*DOCUMENT PASSAGE*:
Technology is wonderful when it isn’t in the way

This evening I was logging into my site and it hit critical mass. Unreferenced tables in some MySQL table. I’d just written about not wanting to do updates and simply focusing on content just a few days ago.

I was on the recliner, my Echo was playing Marillion’s Montreal, and as I looked around for something else, the title of this post came up in the lyrics.

17 minutes later, I had a WordPress managed site. Years and years of Drupal, managing my own site, etc. Sure, I paid. When I want to write, I want to write. Drupal had become too bulky for me to manage despite their best efforts otherwise. Well, maybe not their best. They’ve had other priorities. I am not one of the priorities.

But this isn’t about Drupal or managed WordPress sites (I didn’t sell out, I bought out). It’s about technology getting in the way, and it’s probably one of the things I hate the most about the world.

I’ve been working in technology for decades now. Most of what I see these days is glaringly in the way. People playing on phones and ignoring the person in front of them. The miscommunications so easily had when reading comprehension and writing ability are ill matched. The way I get buried in tabs on a browser because the damned browsers are designed around a concept 21 years old.

The way emails pile up because of the ongoing saga of spammers and marketers – and the imaginary line between the two. The way a speakerphone can garble interactive voice recognition systems.

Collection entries
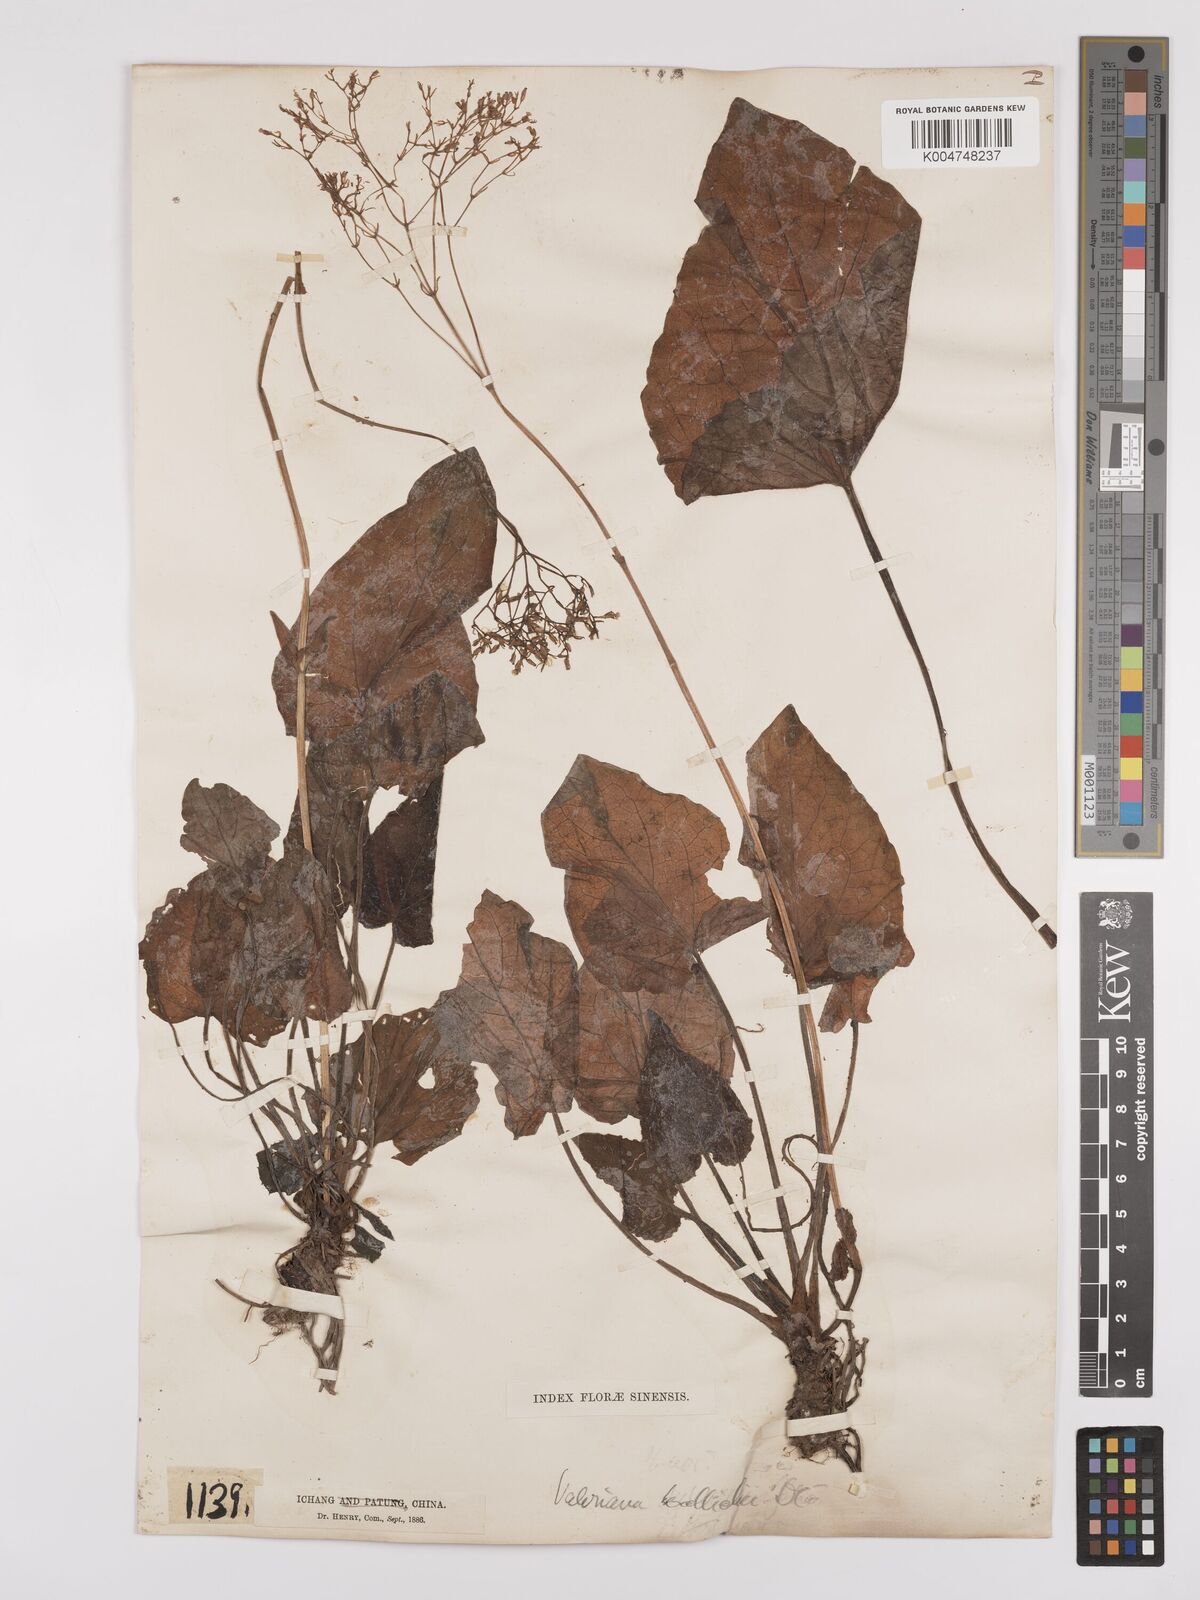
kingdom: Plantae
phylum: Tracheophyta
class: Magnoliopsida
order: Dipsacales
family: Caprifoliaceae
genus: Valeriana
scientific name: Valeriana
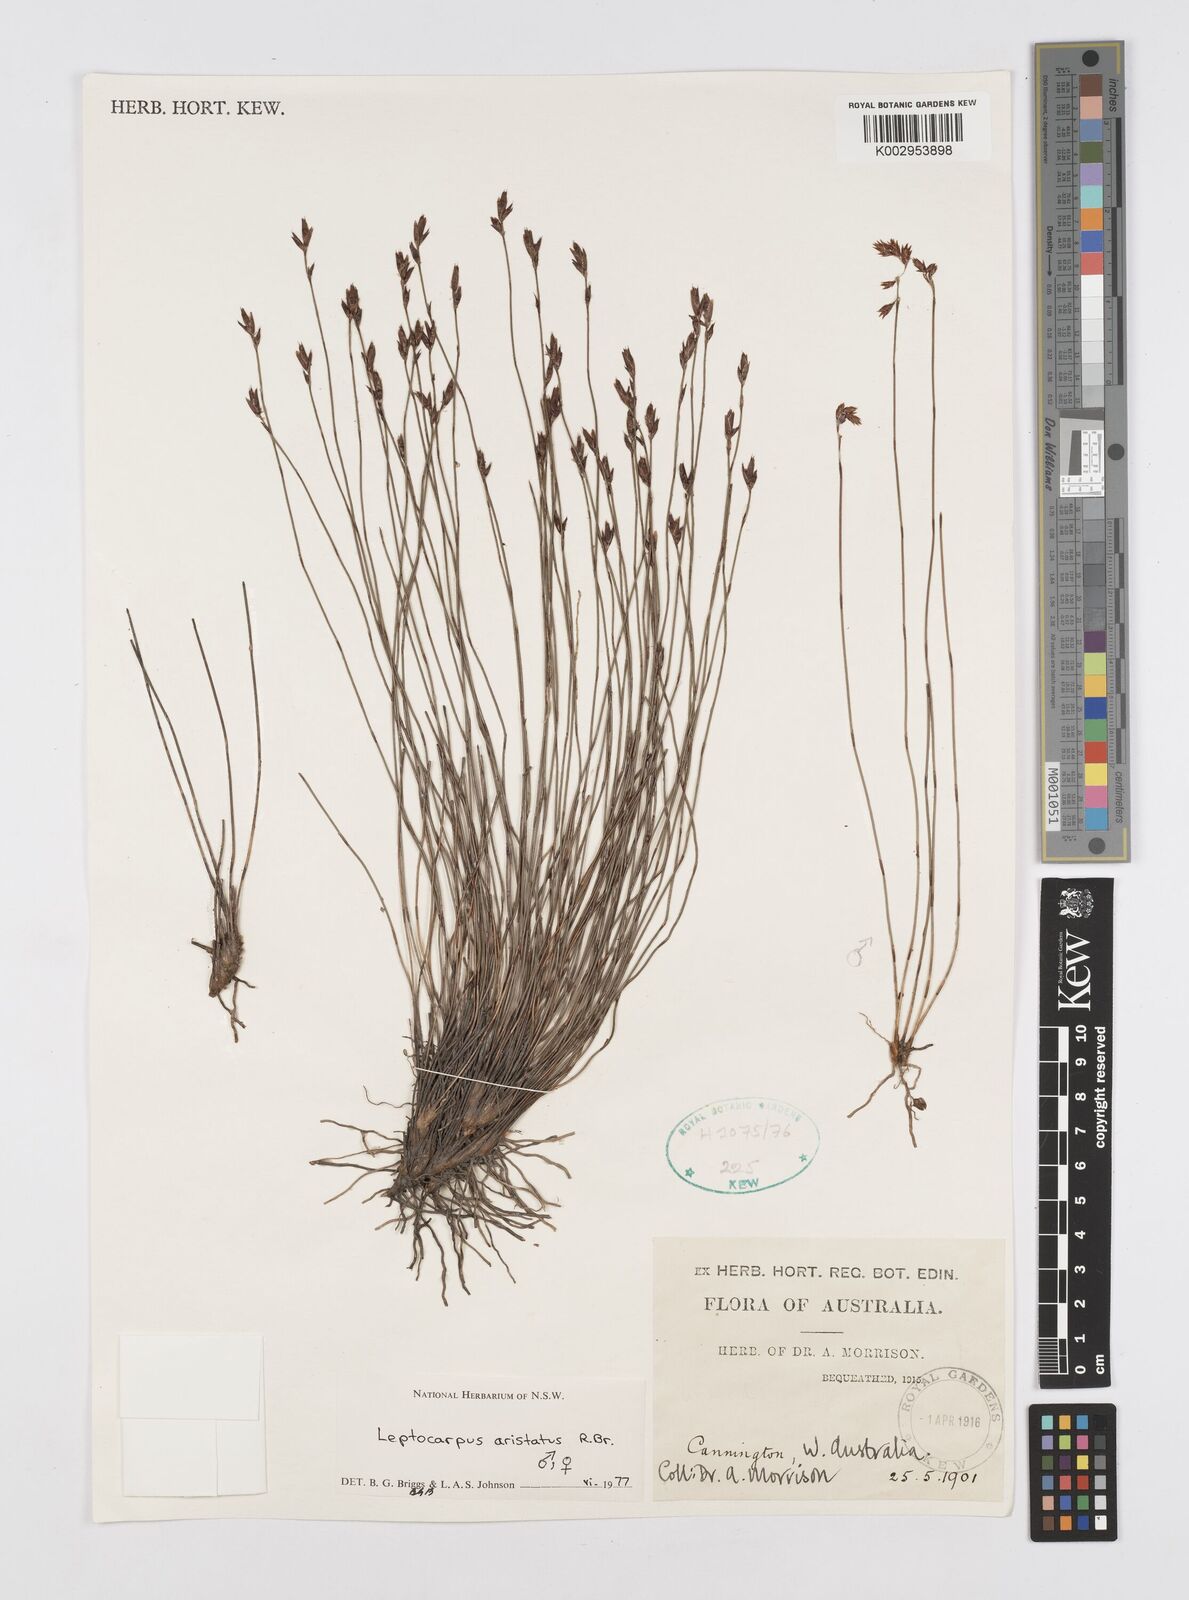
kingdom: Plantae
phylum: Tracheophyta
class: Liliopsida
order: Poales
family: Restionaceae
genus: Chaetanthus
--
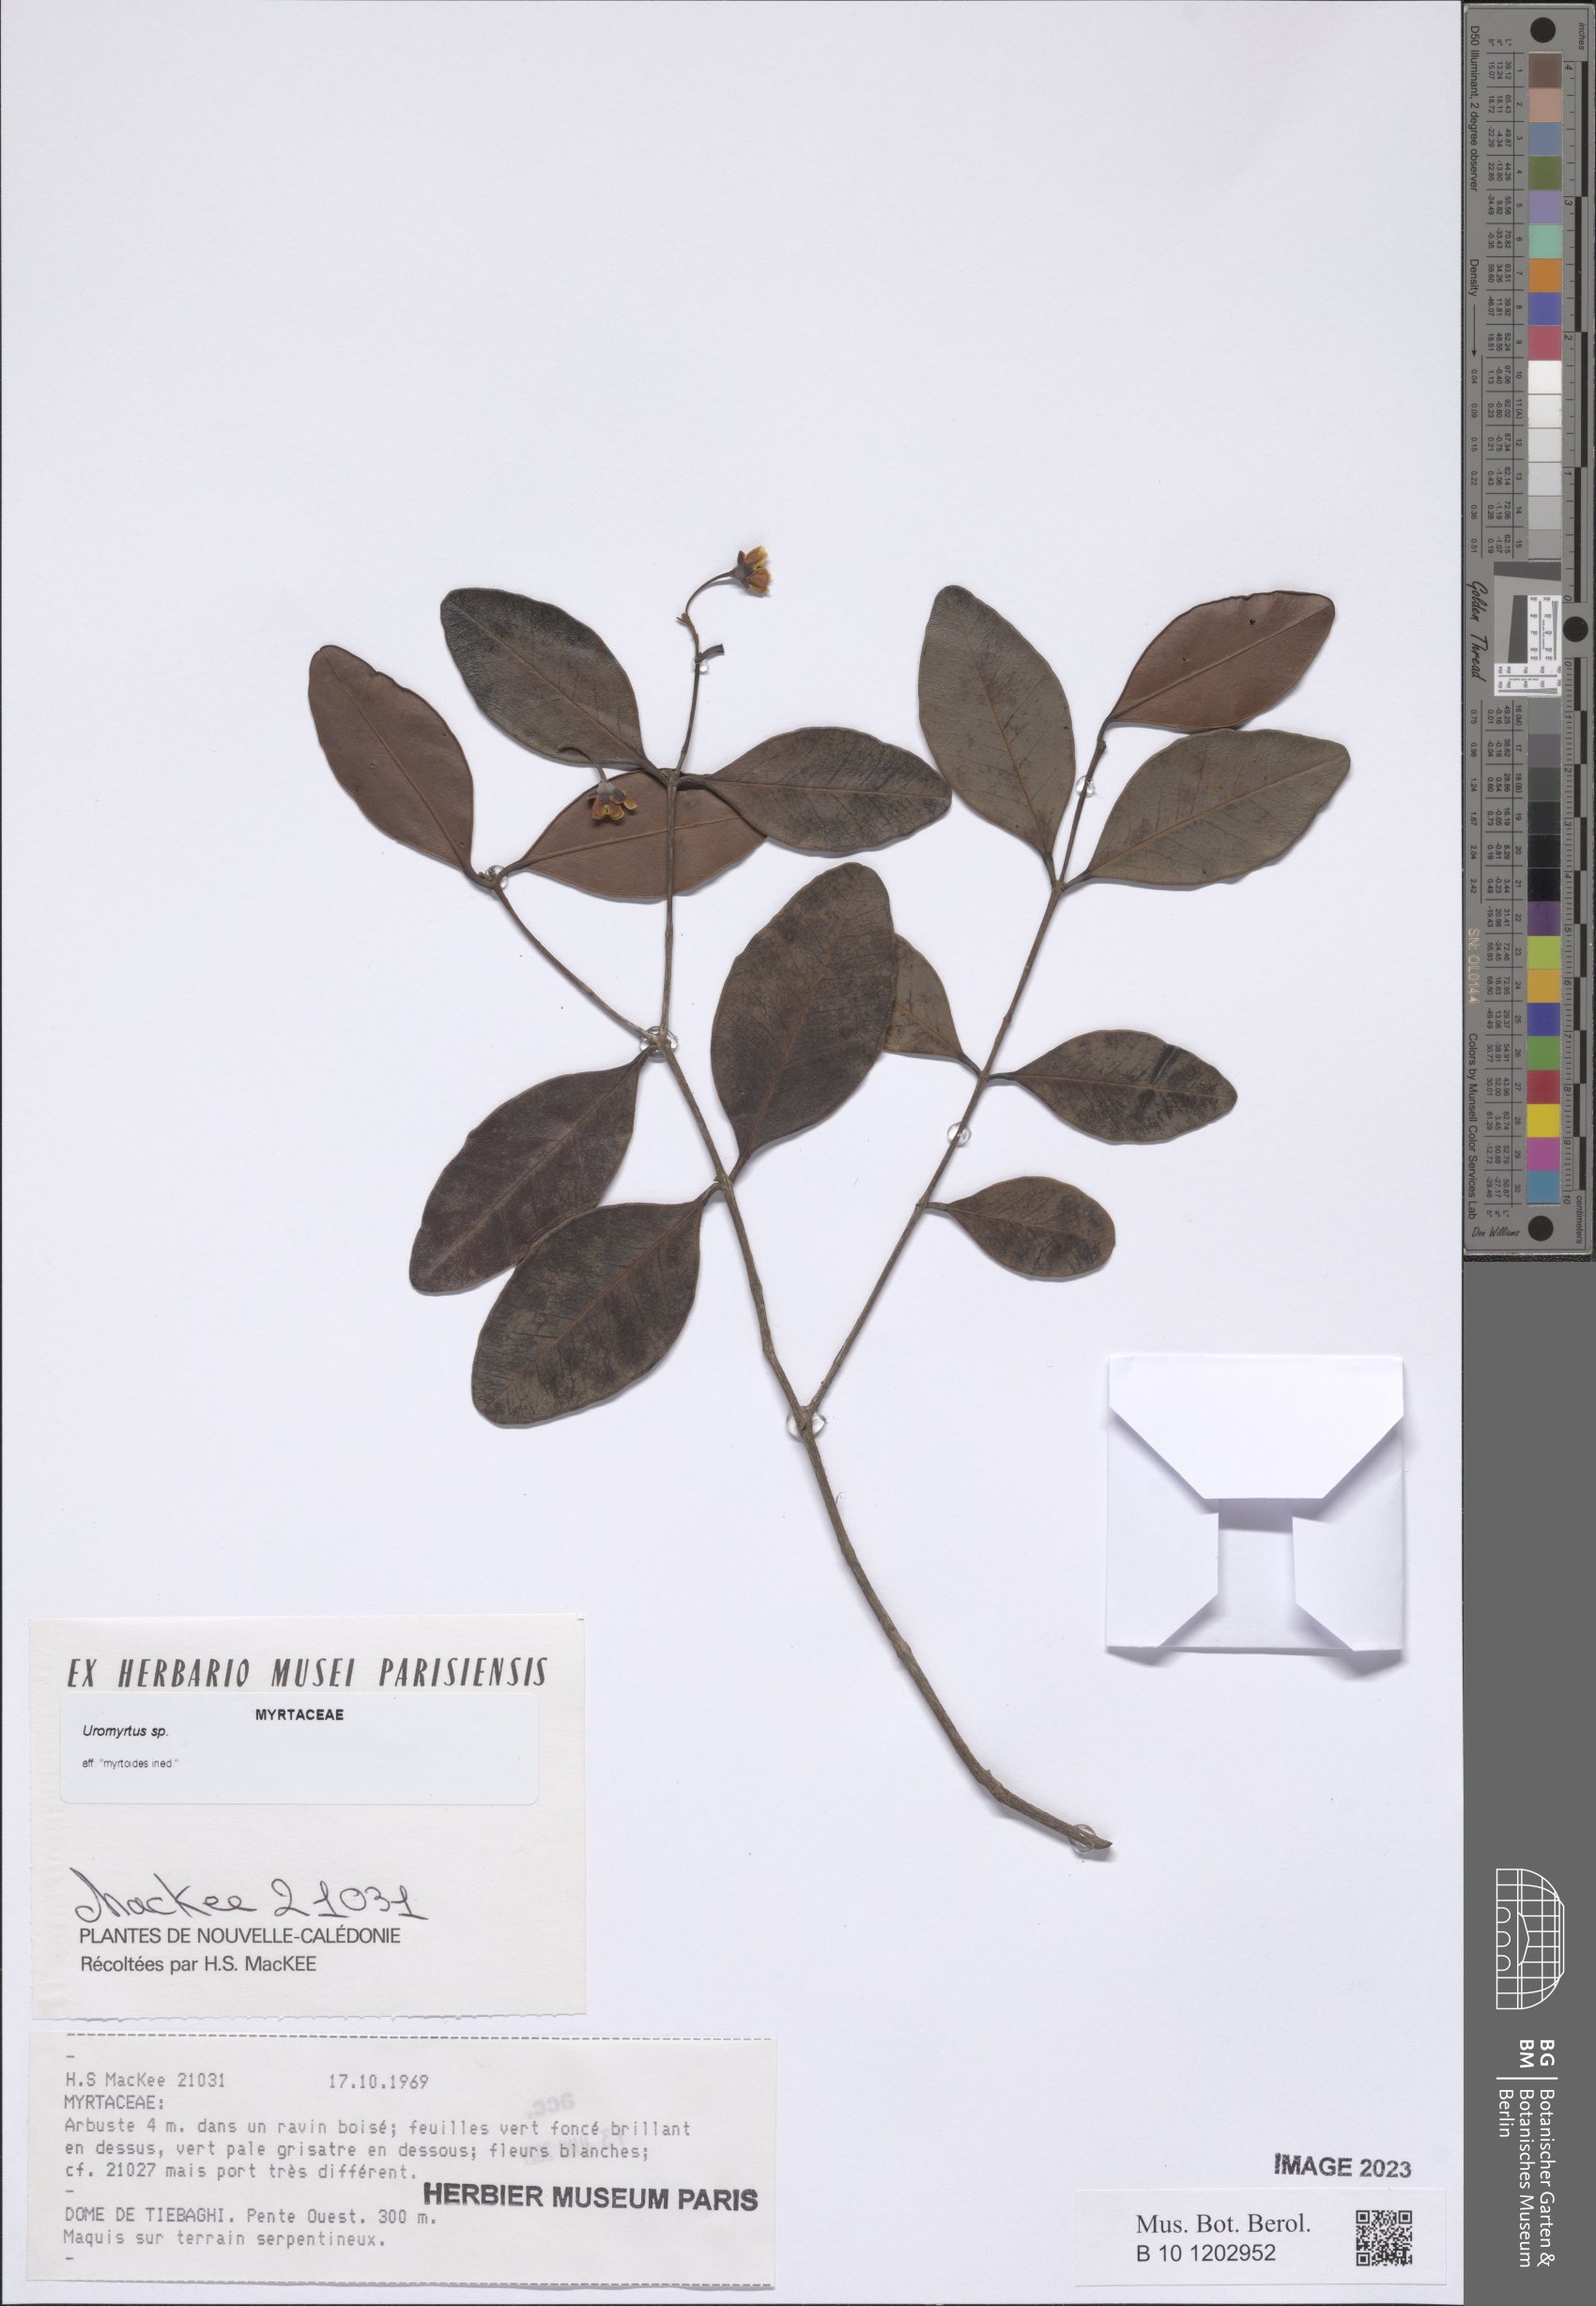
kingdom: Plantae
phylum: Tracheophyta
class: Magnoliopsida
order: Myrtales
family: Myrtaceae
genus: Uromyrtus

*TASKS TO CARRY OUT*:
a. Answer these questions about the post on technology getting in the way:
(i) What was the Echo playing while the writer sat on the recliner?
(ii) How long did it take the writer to have a WordPress managed site?
(iii) How old is the concept that browsers are designed around, according to the post?
b. Please copy the passage from the post on technology getting in the way, starting with "I was on the" and going on through "of the priorities.".

*EXERCISE RESPONSES*:
a.
(i) Marillion's Montreal
(ii) 17 minutes
(iii) 21 years

b.
I was on the recliner, my Echo was playing Marillion’s Montreal, and as I looked around for something else, the title of this post came up in the lyrics.

17 minutes later, I had a WordPress managed site. Years and years of Drupal, managing my own site, etc. Sure, I paid. When I want to write, I want to write. Drupal had become too bulky for me to manage despite their best efforts otherwise. Well, maybe not their best. They’ve had other priorities. I am not one of the priorities.